(DOCUMENT EXCERPT Opens)

Bearing in mind the foregoing rules, we are of the opinion that the applications marked exhibits “3” and “4”, whether considered separately or jointly, satisfy all the requirements of the statute as to contents and signature and, as such, they constitute sufficient proof to evidence the agreement in question. And we say so because in both applications all the requirements of a contract are present, namely, the parties, the price or consideration, and the subject-matter. In the application exhibit “3”, Ernest Berg appears as the seller and the Magdalena Estate Inc., as the purchaser, the former’s interest in the Crystal Arcade as the subject-matter, and the sum of P200,000 as the consideration. And the application appears signed by Ernest Berg, the party sought to be charged by the obligation. In other words, it can clearly be implied that between Ernest Berg and the Magdalena Estate Inc. there has been a clear agreement to sell said property for P200,000. From the language of the application no other logical conclusion can be drawn for if there has not been any previous agreement between the parties it is foolhardy to suppose that Ernest Berg would take the trouble of filing an application with the Treasury Department of the United States to secure a license to sell the property. The claim of Ernest Berg that the negotiations he had with Hemady ended with an offer on his part to buy his interest for P350,000 cannot be sustained, for if such is the case it is indeed hard to comprehend why he should state in his application that he was selling the property for P200,000. The fact that in the same application Berg also asked for license to place the money in an account in his name, or in the name of the company he represents, and to apply the same to the payment of the obligations of said company is of no consequence, nor does it argue against the purpose of the application, for that request only means that, should the sale be carried out, he would deposit the money in the name of the company and later would apply it to the payment of its obligations.

(DOCUMENT EXCERPT Closes)

__WHAT TO DO__
1. Answer these questions from the court opinion excerpt above, one line each:
(a) Who appears as the purchaser in the application marked exhibit "3"?
(b) To which government department was the application for a license to sell the property filed?
(c) What three requirements of a contract does the passage name?
2. Translate this sentence from the court opinion excerpt into Spanish: "And the application appears signed by Ernest Berg, the party sought to be charged by the obligation."
3. Write the next part of the court opinion excerpt on the Crystal Arcade sale, picking up after its final sentence.

(LISTED ENTRIES Opens)

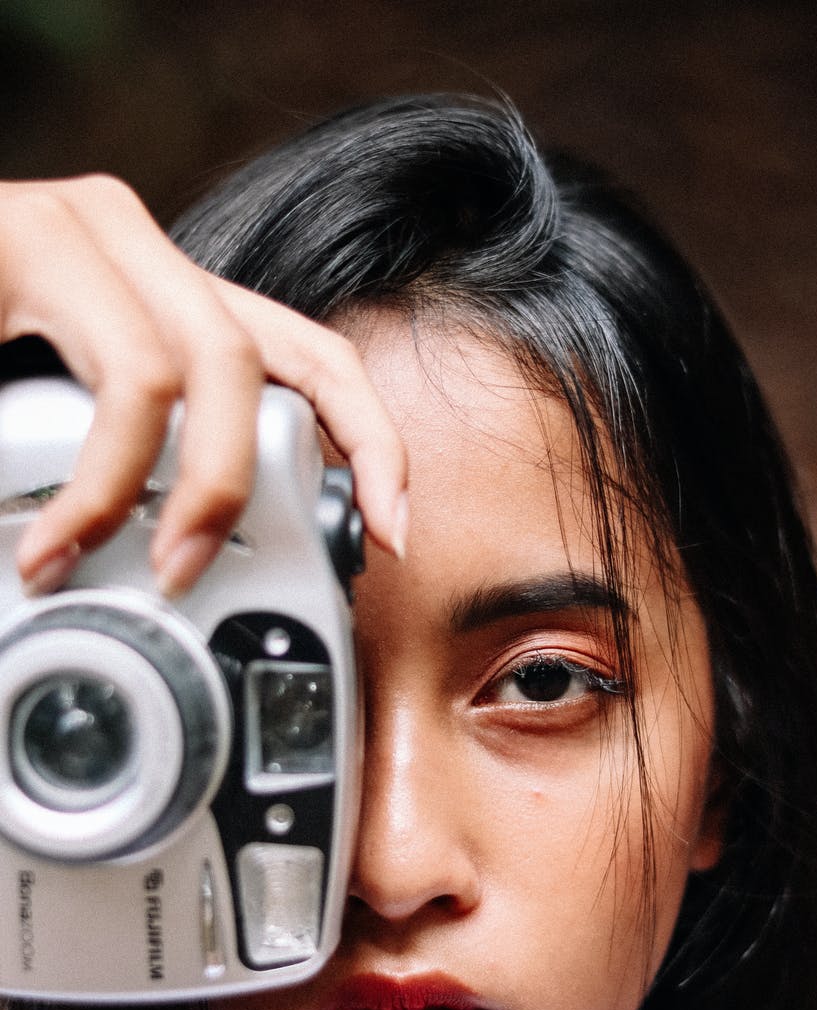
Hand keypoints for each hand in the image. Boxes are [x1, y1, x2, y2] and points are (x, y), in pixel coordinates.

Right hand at [0, 175, 407, 595]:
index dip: (369, 440)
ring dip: (188, 489)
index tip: (390, 531)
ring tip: (133, 570)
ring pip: (211, 364)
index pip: (308, 358)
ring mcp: (90, 238)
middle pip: (279, 357)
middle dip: (274, 479)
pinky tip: (58, 542)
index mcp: (165, 303)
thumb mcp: (66, 429)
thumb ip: (132, 471)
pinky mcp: (30, 241)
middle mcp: (142, 257)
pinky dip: (107, 480)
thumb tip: (196, 561)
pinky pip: (128, 375)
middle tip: (208, 575)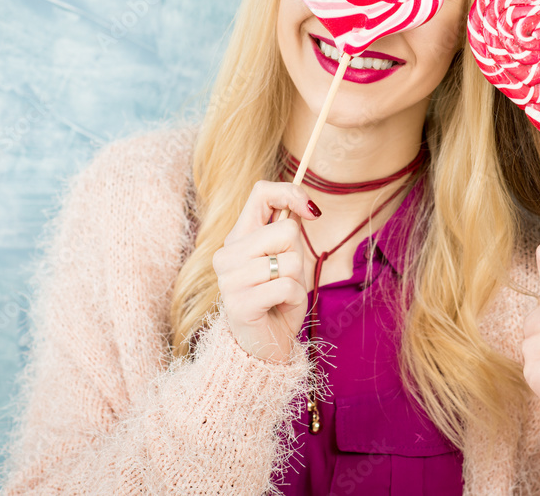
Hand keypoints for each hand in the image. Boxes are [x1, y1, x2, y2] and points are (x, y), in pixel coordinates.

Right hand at [212, 181, 318, 361]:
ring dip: (296, 281)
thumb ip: (287, 231)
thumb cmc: (278, 299)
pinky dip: (294, 299)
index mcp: (238, 238)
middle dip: (298, 256)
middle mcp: (227, 254)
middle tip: (285, 278)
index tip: (311, 212)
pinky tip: (279, 309)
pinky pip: (287, 287)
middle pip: (285, 230)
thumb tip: (308, 207)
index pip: (262, 193)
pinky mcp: (239, 304)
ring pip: (290, 261)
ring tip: (281, 296)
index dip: (291, 194)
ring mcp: (230, 279)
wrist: (264, 346)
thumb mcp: (286, 259)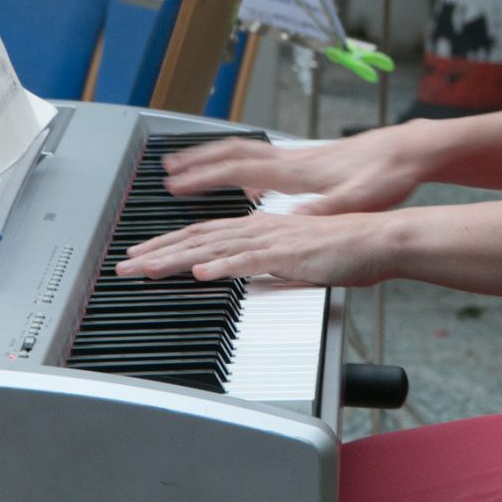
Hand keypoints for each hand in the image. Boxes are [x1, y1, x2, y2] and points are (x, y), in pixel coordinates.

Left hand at [115, 210, 390, 286]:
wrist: (378, 240)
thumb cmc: (346, 250)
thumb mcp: (296, 257)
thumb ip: (269, 263)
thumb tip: (248, 273)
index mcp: (260, 227)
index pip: (204, 234)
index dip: (169, 244)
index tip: (142, 254)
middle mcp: (259, 227)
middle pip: (196, 238)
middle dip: (156, 251)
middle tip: (123, 263)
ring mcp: (271, 240)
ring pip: (212, 248)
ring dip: (174, 259)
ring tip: (145, 269)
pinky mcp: (288, 254)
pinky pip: (247, 261)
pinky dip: (221, 266)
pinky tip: (199, 274)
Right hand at [162, 126, 421, 215]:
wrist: (410, 150)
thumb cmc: (387, 174)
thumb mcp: (359, 199)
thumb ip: (326, 210)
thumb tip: (292, 219)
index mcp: (299, 171)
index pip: (240, 170)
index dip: (205, 176)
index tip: (176, 182)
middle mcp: (294, 159)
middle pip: (235, 153)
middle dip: (199, 161)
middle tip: (169, 169)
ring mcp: (301, 157)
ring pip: (247, 151)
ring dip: (216, 158)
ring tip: (193, 167)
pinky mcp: (311, 160)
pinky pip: (264, 157)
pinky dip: (242, 163)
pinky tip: (243, 180)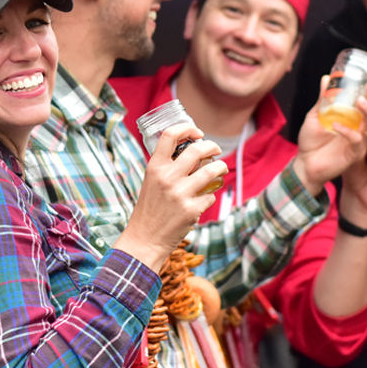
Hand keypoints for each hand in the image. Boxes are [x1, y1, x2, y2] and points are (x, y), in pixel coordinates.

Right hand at [118, 124, 227, 270]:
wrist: (144, 239)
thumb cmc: (149, 209)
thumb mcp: (151, 181)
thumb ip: (166, 167)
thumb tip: (191, 152)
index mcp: (155, 167)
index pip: (170, 135)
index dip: (187, 128)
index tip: (197, 132)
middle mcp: (167, 177)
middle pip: (198, 149)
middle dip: (212, 146)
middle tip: (216, 149)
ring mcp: (180, 194)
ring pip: (212, 170)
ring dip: (221, 167)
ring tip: (222, 168)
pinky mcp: (191, 210)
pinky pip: (210, 196)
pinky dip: (210, 197)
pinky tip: (203, 200)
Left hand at [292, 77, 366, 193]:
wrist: (304, 164)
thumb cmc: (311, 141)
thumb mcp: (315, 116)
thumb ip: (322, 99)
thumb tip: (326, 78)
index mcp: (353, 119)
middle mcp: (359, 129)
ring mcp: (358, 141)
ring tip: (360, 100)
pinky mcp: (353, 153)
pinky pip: (356, 140)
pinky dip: (347, 131)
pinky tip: (335, 124)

(LISTED ENTRIES Closes)

__RESULTS FOR EACH TASK__
1.
(a) The Magdalena Estate Inc.
(b) The Treasury Department of the United States.
(c) The parties, the price or consideration, and the subject-matter.

2. Y la solicitud aparece firmada por Ernest Berg, la parte a la que se pretende hacer responsable de la obligación.

3.
We do not agree with the claim that the application Exhibit “4” submitted by the Magdalena Estate Inc., does not harmonize with the terms appearing in the application Exhibit “3”, for, contrary to the claim, those two applications, considered together, harmonize and complement each other. And we say so because the application Exhibit “4” states specifically that a portion of the sum of P400,000 which is desired to be raised as a loan will be used for the purchase of the one-third interest of Ernest Berg, which portion undoubtedly refers to the sum of P200,000 mentioned in the application Exhibit “3”. This can be plainly seen by harmonizing together the two applications. As the rule well points out, the sufficiency of the two documents will depend on whether, taken together, they meet the requirements of the statute as to contents and as to signature, and here both requirements are met because the two documents should be considered as a whole. Whether, therefore, we consider the two applications jointly or separately, it is safe to state that they meet the requirements of the principle underlying the statutes of frauds.
Let us now take up the terms of the agreement to sell, considering that this has been properly established, to see if defendant has complied with them and can ask now for specific performance. We have already seen that plaintiff agreed to sell to defendant his undivided one-third interest in the property for the sum of P200,000. The next question is: within what period shall this consideration be paid? Here there are two possible theories: one under application Exhibit “3” and the other application Exhibit “4”. If we follow the application Exhibit “3”, it is clear that payment is to be made in cash, or as soon as the license has been granted to effect the transaction. This means that it shall be effected immediately upon obtaining the license, or within a reasonable time thereafter. It is not disputed that this license was granted, but we find that defendant failed to make good its offer within a reasonable time for lack of money, it being a fact that defendant was only able to raise funds for that purpose when it succeeded in selling a portion of its real estate to a foreign corporation one year thereafter, or on March 14, 1947. It is true that, in its answer, defendant claims that plaintiff granted to defend-ant an extension of time up to May 31, 1947, within which to realize the transaction, but this claim is not supported by any proof. In the opinion of the Court, this delay has the effect of relieving plaintiff of his obligation under the law (Articles 1124 and 1451, of the old Civil Code).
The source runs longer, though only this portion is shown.